Nel cuore della politica, una delle sfide più grandi per chi ricopre un ruolo pubblico è la necessità di prendere decisioni. Non si tratta di un esercizio di mera amministrazione, ma di una vera e propria scelta che incide sulla vita di tutti. La politica è la mano che guida la comunità, il compito di chi è eletto non è solo di “gestire”, ma di agire con coraggio, lucidità e visione, perseguendo l’interesse pubblico.
Tuttavia, negli ultimi anni, uno dei fenomeni più inquietanti è l’astensione: il rifiuto di scegliere, di esporsi, di prendersi la responsabilità di una posizione. L’astensione, soprattutto nelle votazioni decisive, è come un atto di fuga, una forma di vigliaccheria che ci porta a nascondere la testa sotto la sabbia, sperando che il mondo vada avanti da sé. Eppure, chi ricopre un ruolo pubblico non può permettersi il lusso di ignorare la realtà.
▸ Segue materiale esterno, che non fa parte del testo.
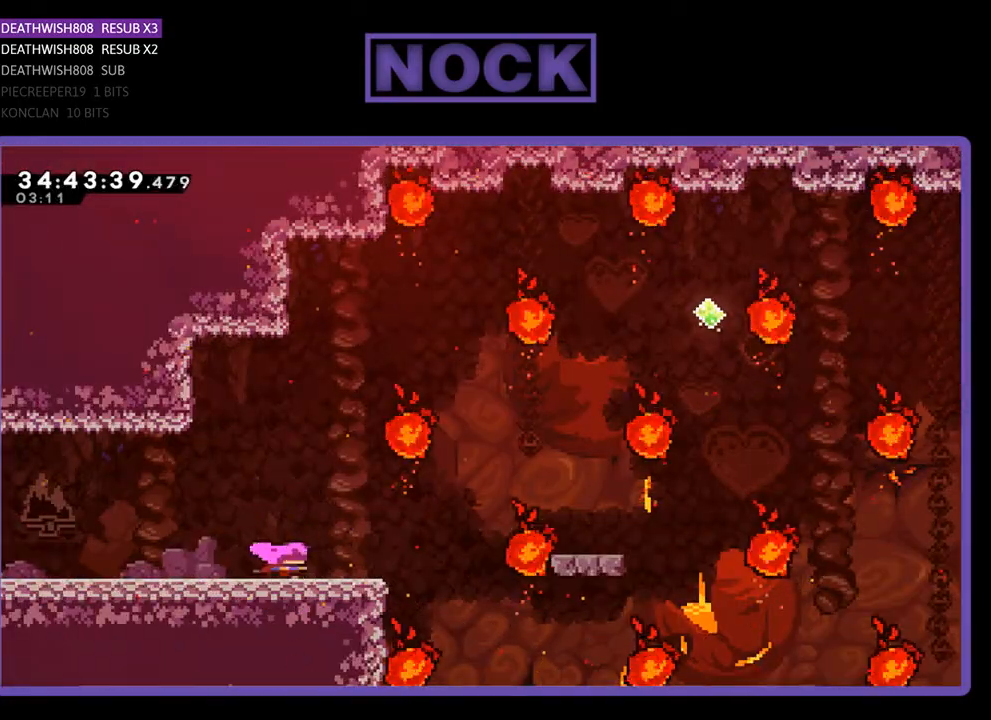
{"buttons": ["CROSS", "DPAD_RIGHT"], "events": [[367, "CROSS", "down"]]}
La politica non è un gioco da tavolo, dove non importa chi vince, ma un processo serio che implica conseguenze concrete.
Questo atteggiamento di non decisione trova un parallelo potente nella “Divina Commedia” di Dante, dove le anime degli ignavi sono condannate a correre dietro a una bandiera che non riescono mai a raggiungere, in una punizione senza fine. Dante, infatti, non perdona chi non ha scelto, chi ha vissuto in una sorta di sospensione morale, evitando di impegnarsi, di assumersi delle responsabilità. Questo monito dantesco è oggi più che mai rilevante: l’astensione non è solo un’assenza di voto, ma un rifiuto di fare qualcosa di fondamentale per il bene collettivo.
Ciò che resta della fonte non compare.